Handwriting-Removal-DIS
My effort into improving handwriting removal throught the new DIS (Dichotomous Image Segmentation)
Inference
- Clone the DIS github:
git clone https://github.com/xuebinqin/DIS
Install the requirements via
pip install -r requirements.txt
Replace
Inference.py
in the cloned DIS folder to theInference.py
of this repository.Change the paths according to your own application.
Related Research
AndSonder has also done research and experimentaion on the same subject but using deeplabv3+ to segment the handwriting.

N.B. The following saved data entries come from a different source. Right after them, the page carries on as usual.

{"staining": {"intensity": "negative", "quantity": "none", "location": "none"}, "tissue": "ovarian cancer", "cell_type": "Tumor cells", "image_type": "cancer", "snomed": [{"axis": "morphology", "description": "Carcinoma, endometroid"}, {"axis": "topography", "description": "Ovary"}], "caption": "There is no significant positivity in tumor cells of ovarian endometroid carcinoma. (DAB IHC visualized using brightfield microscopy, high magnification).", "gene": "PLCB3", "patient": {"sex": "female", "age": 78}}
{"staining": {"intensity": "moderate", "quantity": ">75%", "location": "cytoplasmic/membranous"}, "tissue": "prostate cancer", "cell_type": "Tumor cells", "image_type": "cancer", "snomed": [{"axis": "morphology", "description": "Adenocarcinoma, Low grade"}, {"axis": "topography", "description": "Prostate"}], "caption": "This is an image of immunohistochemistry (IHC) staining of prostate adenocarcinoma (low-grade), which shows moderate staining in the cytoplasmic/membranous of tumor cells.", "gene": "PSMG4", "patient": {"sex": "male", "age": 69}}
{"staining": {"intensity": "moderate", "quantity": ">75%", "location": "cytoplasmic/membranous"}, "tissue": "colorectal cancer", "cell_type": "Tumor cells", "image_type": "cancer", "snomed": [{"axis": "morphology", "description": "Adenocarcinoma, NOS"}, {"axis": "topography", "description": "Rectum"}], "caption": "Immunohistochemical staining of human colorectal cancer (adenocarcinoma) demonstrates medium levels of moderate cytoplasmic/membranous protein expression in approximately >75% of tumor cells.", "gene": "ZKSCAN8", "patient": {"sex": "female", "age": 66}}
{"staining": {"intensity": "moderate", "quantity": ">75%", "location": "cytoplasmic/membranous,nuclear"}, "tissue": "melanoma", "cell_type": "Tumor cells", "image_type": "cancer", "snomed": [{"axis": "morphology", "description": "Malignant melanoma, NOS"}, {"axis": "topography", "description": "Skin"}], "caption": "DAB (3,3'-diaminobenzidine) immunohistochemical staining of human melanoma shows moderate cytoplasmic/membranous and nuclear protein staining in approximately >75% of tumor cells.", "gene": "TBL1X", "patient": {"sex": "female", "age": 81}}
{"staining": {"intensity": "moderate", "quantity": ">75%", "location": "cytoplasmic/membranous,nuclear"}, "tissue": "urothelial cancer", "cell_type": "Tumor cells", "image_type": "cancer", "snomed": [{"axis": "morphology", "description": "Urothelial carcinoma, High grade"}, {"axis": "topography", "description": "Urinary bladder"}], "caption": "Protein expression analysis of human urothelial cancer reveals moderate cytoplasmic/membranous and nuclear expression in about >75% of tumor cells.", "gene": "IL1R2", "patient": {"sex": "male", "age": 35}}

This is a link to his repo: https://github.com/AndSonder/HandWritingEraser-Pytorch
HUGE THANKS to them for providing the segmentation datasets labeled with background blue, printed characters green, and handwriting in red.
Dataset
The original dataset is in Baidu Web Storage and is a segmentation dataset, unlike a background removal dataset.
Therefore, after some processing, I generated a background-removal dataset. It is available in Huggingface: https://huggingface.co/datasets/Inoob/HandwritingSegmentationDataset.
The relavent contents of the repo is listed:
|- train.zip
|- val.zip
After unzipping train.zip and val.zip, the file tree should look like:
|-train
| |-gt
| | |- dehw_train_00714.png
| | |- dehw_train_00715.png
| | ...
| |-im
| | |- dehw_train_00714.jpg
| | |- dehw_train_00715.jpg
|-val
| |-gt
| | |- dehw_train_00000.png
| | |- dehw_train_00001.png
| | ...
| |-im
| | |- dehw_train_00000.png
| | |- dehw_train_00001.png
the gt
folder is masks. With the background masked in black, and the handwriting masked as white (a.k.a ground truth data).
the im
folder is the normal image of the handwriting dataset.
The code that was used to generate the dataset in the Huggingface Repo is create_masks.py
Training
I used the train_valid_inference_main.py
from DIS with my own dataset and training batch size.